WORK TO BE COMPLETED >> The whole listing below needs to be duplicated exactly, pictures aside.

%%

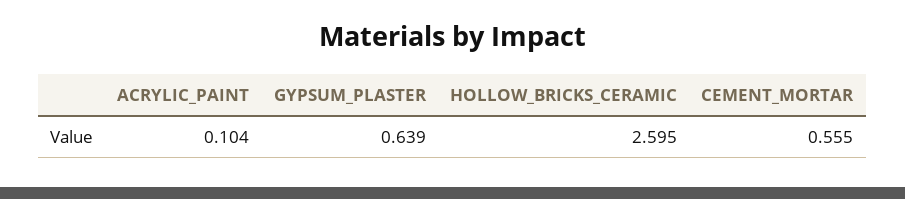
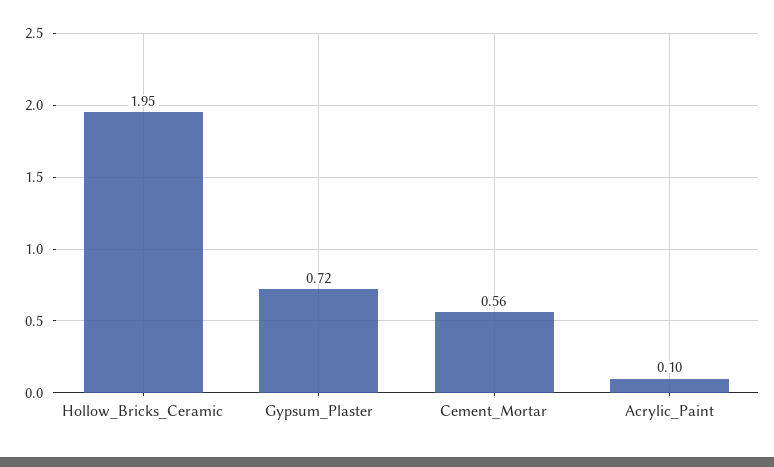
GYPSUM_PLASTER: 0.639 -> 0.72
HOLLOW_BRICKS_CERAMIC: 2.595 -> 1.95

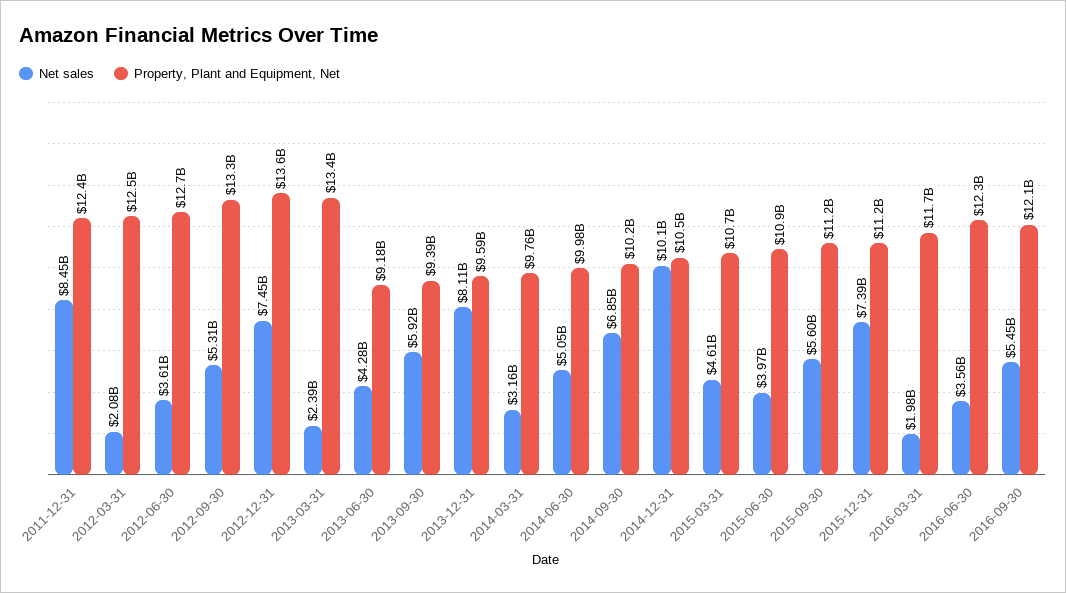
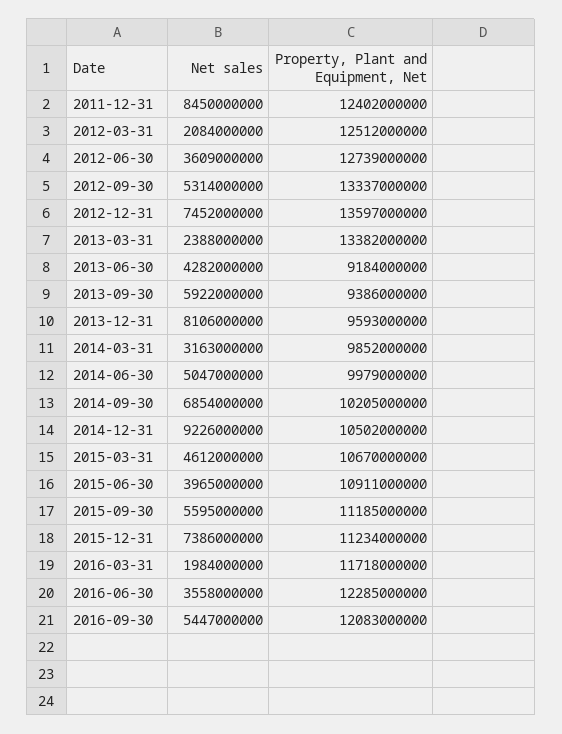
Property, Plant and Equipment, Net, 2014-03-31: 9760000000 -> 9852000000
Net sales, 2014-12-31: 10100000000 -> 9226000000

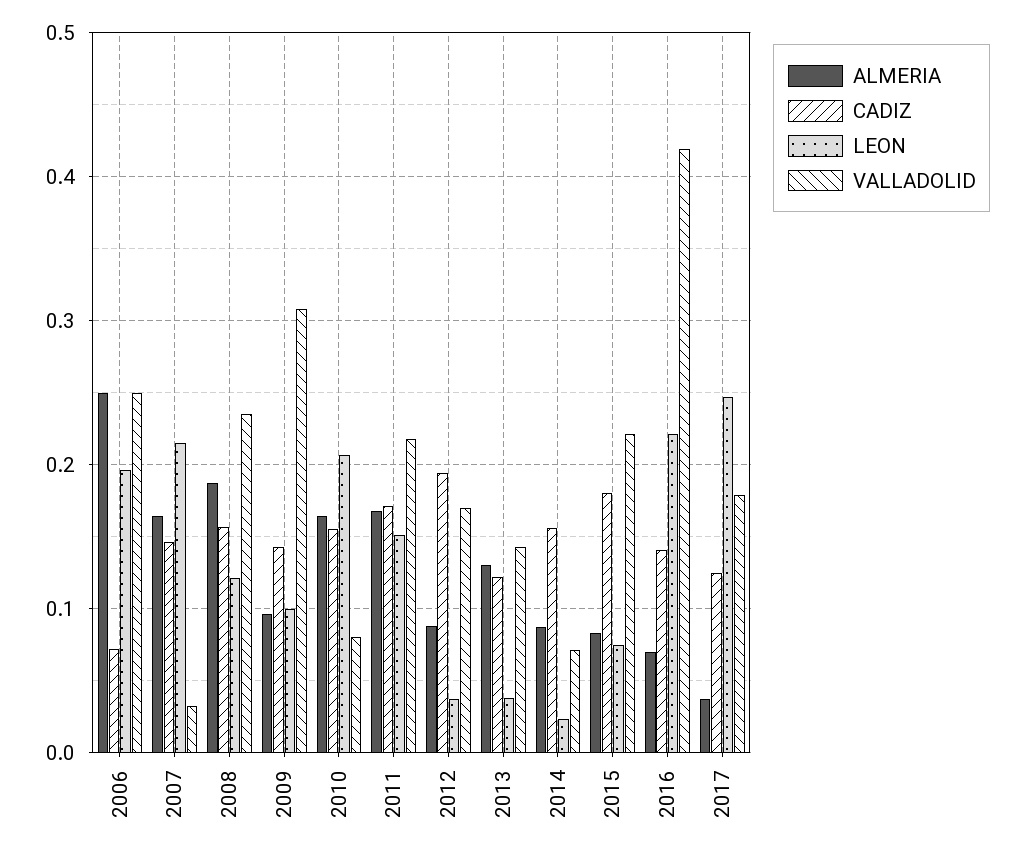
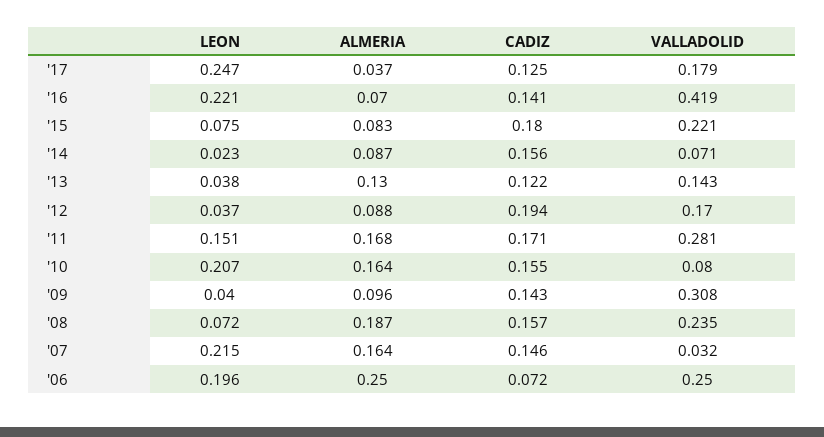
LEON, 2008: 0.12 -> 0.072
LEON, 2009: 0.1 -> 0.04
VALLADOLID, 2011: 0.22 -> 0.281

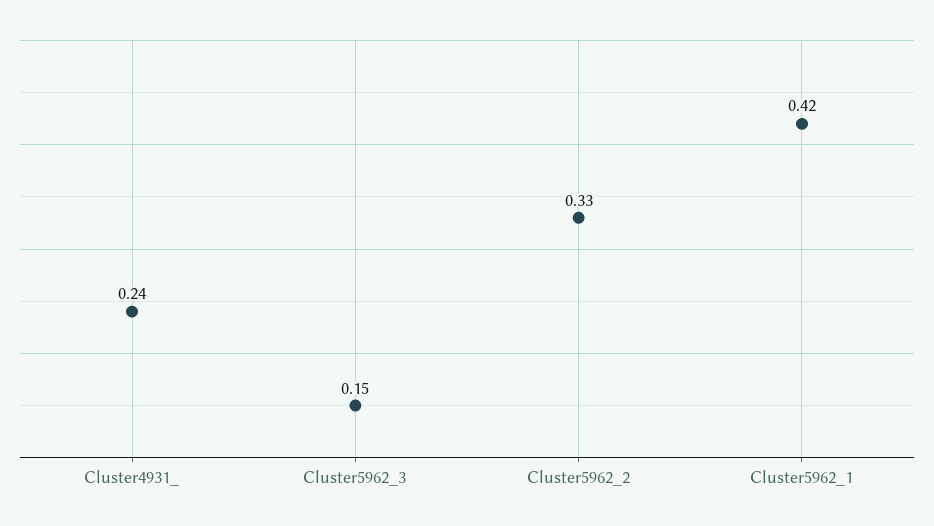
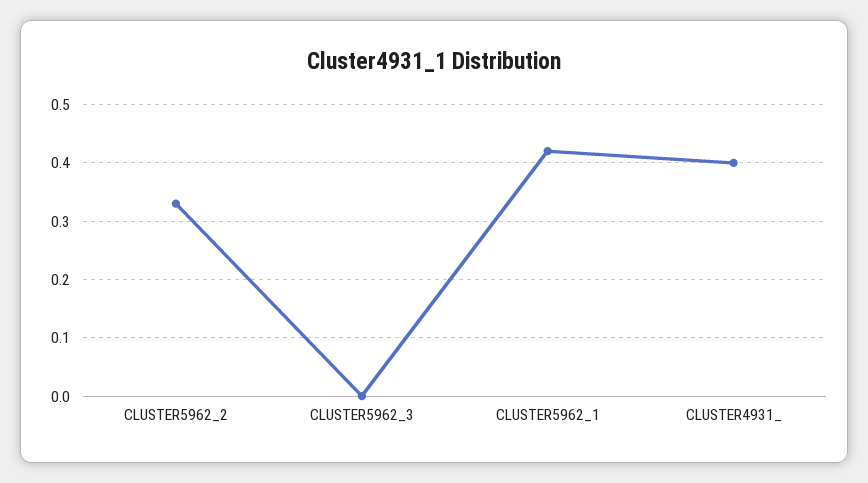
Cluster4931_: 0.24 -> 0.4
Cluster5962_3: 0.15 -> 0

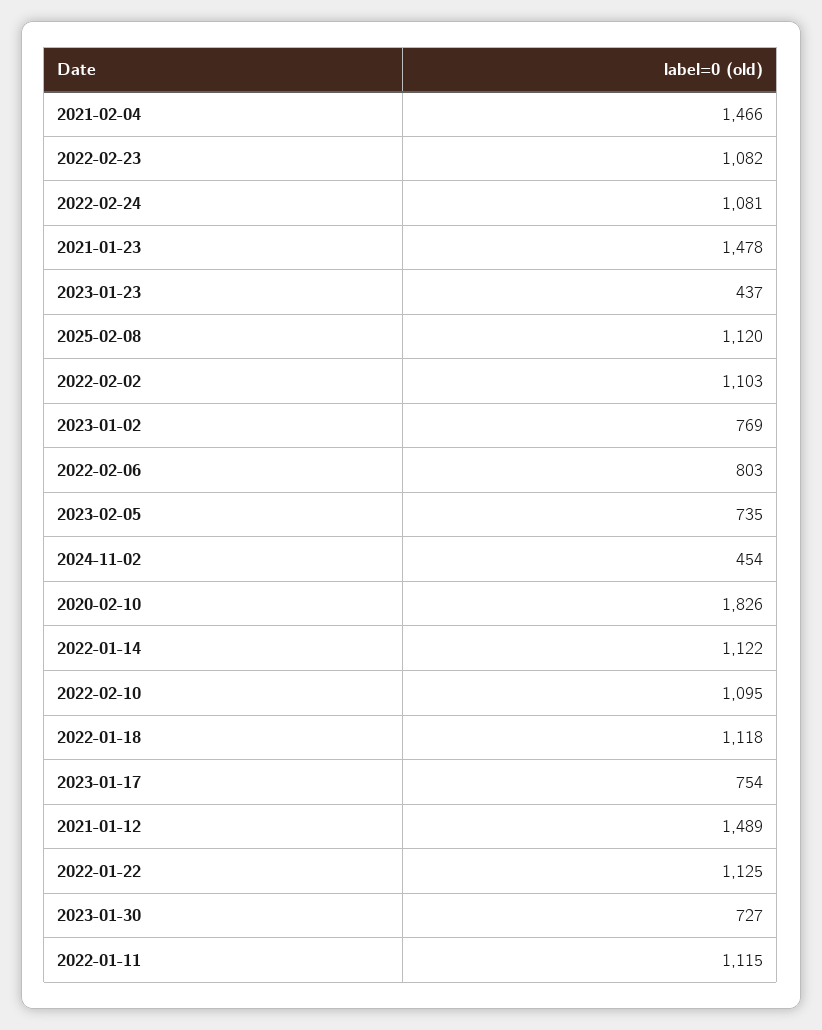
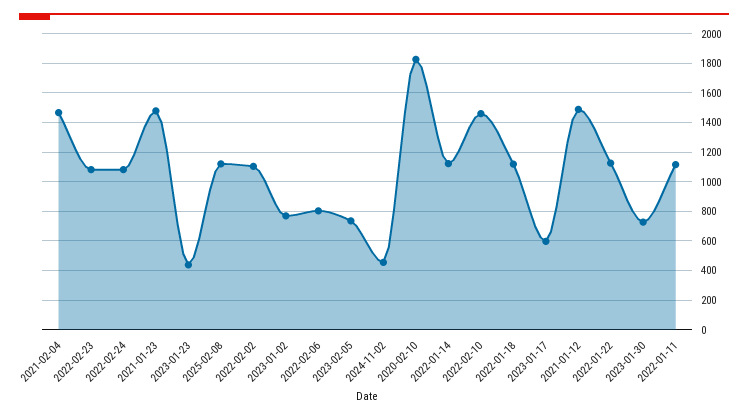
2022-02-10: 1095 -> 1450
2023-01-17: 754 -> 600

%%

SOLUTION TO THIS PROBLEM >>
GYPSUM_PLASTER: 0.639 -> 0.72
HOLLOW_BRICKS_CERAMIC: 2.595 -> 1.95

Property, Plant and Equipment, Net, 2014-03-31: 9760000000 -> 9852000000
Net sales, 2014-12-31: 10100000000 -> 9226000000

LEON, 2008: 0.12 -> 0.072
LEON, 2009: 0.1 -> 0.04
VALLADOLID, 2011: 0.22 -> 0.281

Cluster4931_: 0.24 -> 0.4
Cluster5962_3: 0.15 -> 0

2022-02-10: 1095 -> 1450
2023-01-17: 754 -> 600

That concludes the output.